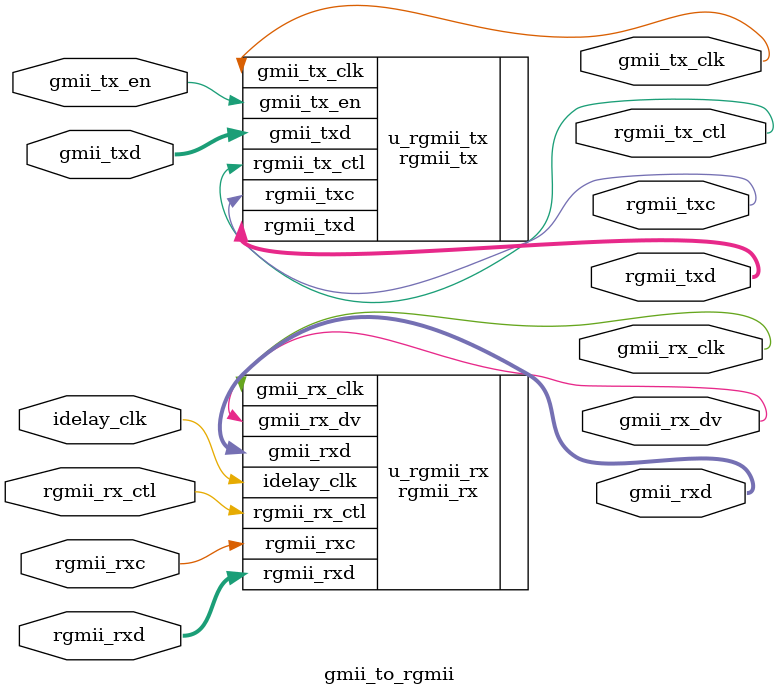
<source format=v>


module gmii_to_rgmii(input idelay_clk,
                     output gmii_rx_clk,
                     output gmii_rx_dv,
                     output [7:0] gmii_rxd,
                     output gmii_tx_clk,
                     input gmii_tx_en,
                     input [7:0] gmii_txd,
                     input rgmii_rxc,
                     input rgmii_rx_ctl,
                     input [3:0] rgmii_rxd,
                     output rgmii_txc,
                     output rgmii_tx_ctl,
                     output [3:0] rgmii_txd);
    
    parameter IDELAY_VALUE = 0;

    assign gmii_rx_clk = gmii_rx_clk;

    rgmii_rx #(
        .IDELAY_VALUE(IDELAY_VALUE)
    )u_rgmii_rx(
        .idelay_clk   (idelay_clk   ),
        .rgmii_rxc    (rgmii_rxc    ),
        .rgmii_rx_ctl (rgmii_rx_ctl ),
        .rgmii_rxd    (rgmii_rxd    ),
        .gmii_rx_clk  (gmii_rx_clk  ),
        .gmii_rx_dv   (gmii_rx_dv   ),
        .gmii_rxd     (gmii_rxd     )
    );
    
    rgmii_tx u_rgmii_tx(
        .gmii_tx_clk  (gmii_tx_clk  ),
        .gmii_tx_en   (gmii_tx_en   ),
        .gmii_txd     (gmii_txd     ),
        .rgmii_txc    (rgmii_txc    ),
        .rgmii_tx_ctl (rgmii_tx_ctl ),
        .rgmii_txd    (rgmii_txd    )
    );
    
    
endmodule

</source>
────────
• **What to do**
In the copy, include every record exactly and no pictures at all.

• **Output**
<source format=v>


module gmii_to_rgmii(input idelay_clk,
                     output gmii_rx_clk,
                     output gmii_rx_dv,
                     output [7:0] gmii_rxd,
                     output gmii_tx_clk,
                     input gmii_tx_en,
                     input [7:0] gmii_txd,
                     input rgmii_rxc,
                     input rgmii_rx_ctl,
                     input [3:0] rgmii_rxd,
                     output rgmii_txc,
                     output rgmii_tx_ctl,
                     output [3:0] rgmii_txd);
    
    parameter IDELAY_VALUE = 0;

    assign gmii_rx_clk = gmii_rx_clk;

    rgmii_rx #(
        .IDELAY_VALUE(IDELAY_VALUE)
    )u_rgmii_rx(
        .idelay_clk   (idelay_clk   ),
        .rgmii_rxc    (rgmii_rxc    ),
        .rgmii_rx_ctl (rgmii_rx_ctl ),
        .rgmii_rxd    (rgmii_rxd    ),
        .gmii_rx_clk  (gmii_rx_clk  ),
        .gmii_rx_dv   (gmii_rx_dv   ),
        .gmii_rxd     (gmii_rxd     )
    );
    
    rgmii_tx u_rgmii_tx(
        .gmii_tx_clk  (gmii_tx_clk  ),
        .gmii_tx_en   (gmii_tx_en   ),
        .gmii_txd     (gmii_txd     ),
        .rgmii_txc    (rgmii_txc    ),
        .rgmii_tx_ctl (rgmii_tx_ctl ),
        .rgmii_txd    (rgmii_txd    )
    );
    
    
endmodule

</source>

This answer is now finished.